🤖 AI Summary
Existing punctuation restoration models underperform on spontaneous speech transcripts—characterized by disfluencies such as repetitions and self-corrections—thereby degrading downstream applications like machine translation, text-to-speech, and summarization. This work introduces Cadence, the first general-purpose punctuation restoration model for multilingual spoken text, and the first to adapt pretrained large language models (LLMs) to this task, supporting English and 22 Indian languages. Cadence jointly models multilingual linguistic patterns and disfluency features, and natively supports both plain text and ASR output as input. On cross-lingual and cross-domain benchmarks, it substantially outperforms state-of-the-art methods, especially for low-resource languages and rare punctuation marks (e.g., question marks and em dashes). Deployed in a large-scale, low-resource NLP pipeline, Cadence demonstrates strong real-world efficacy and generalization capability.
📝 Abstract
Punctuation plays a vital role in structuring meaning, yet current models often struggle to restore it accurately in transcripts of spontaneous speech, especially in the presence of disfluencies such as false starts and backtracking. These limitations hinder the performance of downstream tasks like translation, text to speech, summarization, etc. where sentence boundaries are critical for preserving quality. In this work, we introduce Cadence, a generalist punctuation restoration model adapted from a pretrained large language model. Cadence is designed to handle both clean written text and highly spontaneous spoken transcripts.

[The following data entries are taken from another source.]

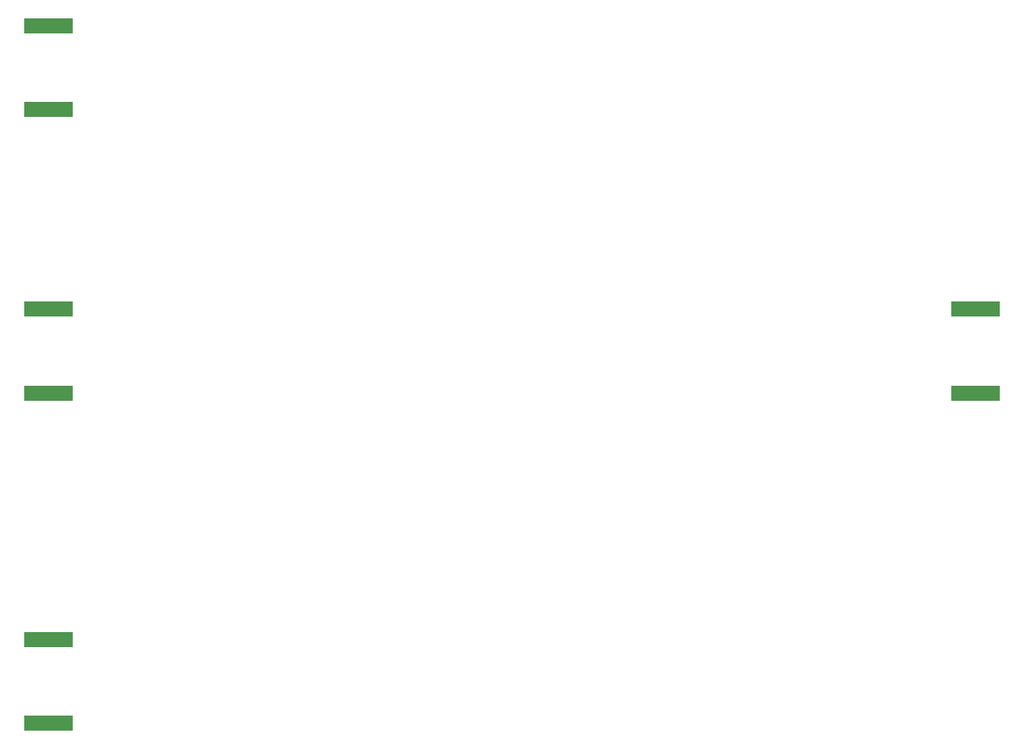
<source format=gbr>
G04 EAGLE Gerber X2 export*
G75*
%MOMM*%
%FSLAX34Y34*%
%LPD*%
%AMOC8*
5,1,8,0,0,1.08239X$1,22.5*%
G01*
%ADD10R,4.902200X1.600200*%


D10*
X30391Y829945D03*
X30391Y744855D03*
X30391Y542545D03*
X30391Y457455D03*
X30391Y207645D03*
X30391Y122555D03*
X969609Y457455D03*
X969609Y542545D03*
M02*

</source>
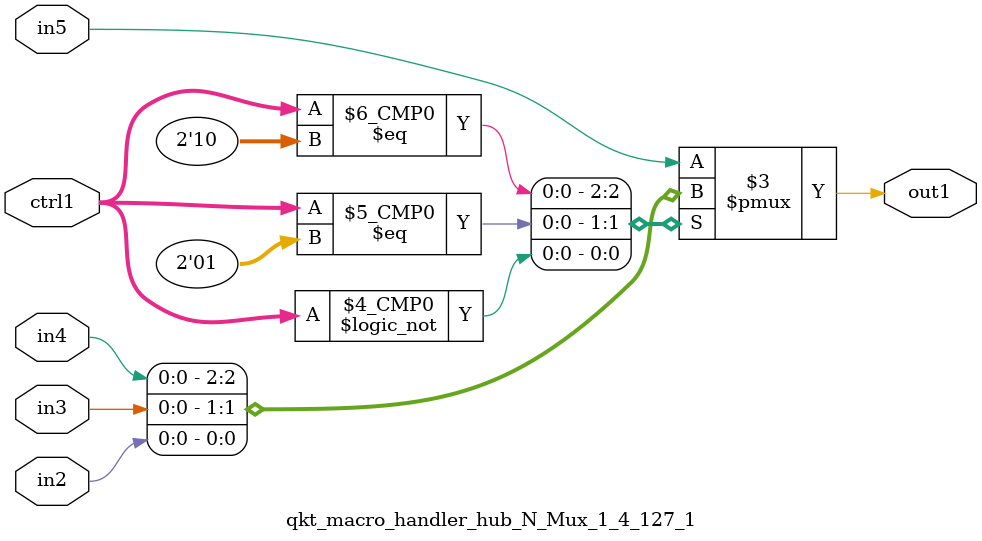
<source format=v>

`timescale 1ps / 1ps


module qkt_macro_handler_hub_N_Mux_1_4_127_1( in5, in4, in3, in2, ctrl1, out1 );

    input in5;
    input in4;
    input in3;
    input in2;
    input [1:0] ctrl1;
    output out1;
    reg out1;

    
    // rtl_process:qkt_macro_handler_hub_N_Mux_1_4_127_1/qkt_macro_handler_hub_N_Mux_1_4_127_1_thread_1
    always @*
      begin : qkt_macro_handler_hub_N_Mux_1_4_127_1_thread_1
        case (ctrl1) 
          2'd2: 
            begin
              out1 = in4;
            end
          2'd1: 
            begin
              out1 = in3;
            end
          2'd0: 
            begin
              out1 = in2;
            end
          default: 
            begin
              out1 = in5;
            end
        endcase
      end

endmodule


</source>
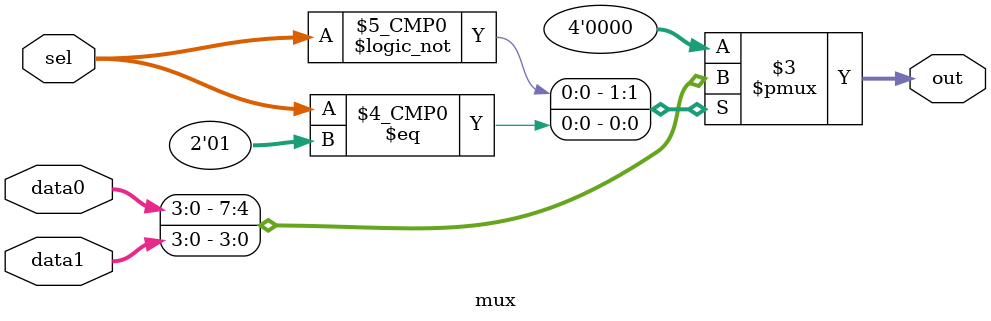
<source format=v>


module mux(
    input [1:0] sel,
    input [3:0] data0,
    input [3:0] data1,
    output reg [3:0] out
);

always @(*)
    case(sel)
        2'b00: out = data0;
        2'b01: out = data1;
        default: out = 4'b0000;
    endcase

endmodule


</source>
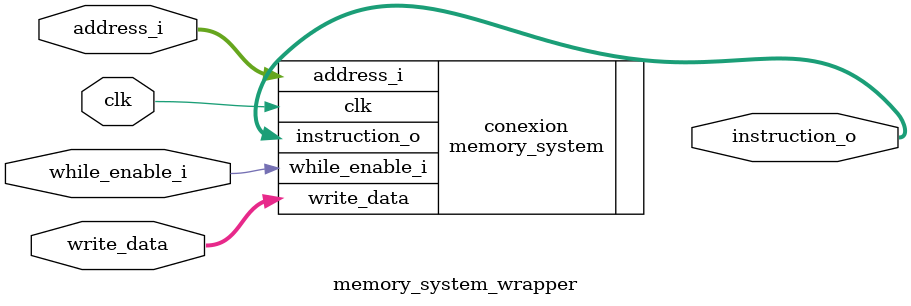
<source format=v>
module memory_system_wrapper
#(
	parameter MEMORY_DEPTH = 32,
	parameter DATA_WIDTH = 32
	)
	(
	input while_enable_i,
	input [(DATA_WIDTH-1):0] write_data,//escritura
	input [(DATA_WIDTH-1):0] address_i,	//localizacion
	input clk,
	output [(DATA_WIDTH-1):0] instruction_o
	
	);
	memory_system conexion( 
	.while_enable_i(while_enable_i),
	.write_data(write_data), 
	.address_i(address_i), 
	.clk(clk),
	.instruction_o(instruction_o)
	);
	
	endmodule
	
</source>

It surpasses the previous state of the art in performance while expanding support from 14 to all 22 Indian languages and English. We conduct a comprehensive analysis of model behavior across punctuation types and language families, identifying persistent challenges under domain shift and with rare punctuation marks. Our findings demonstrate the efficacy of utilizing pretrained language models for multilingual punctuation restoration and highlight Cadence practical value for low resource NLP pipelines at scale.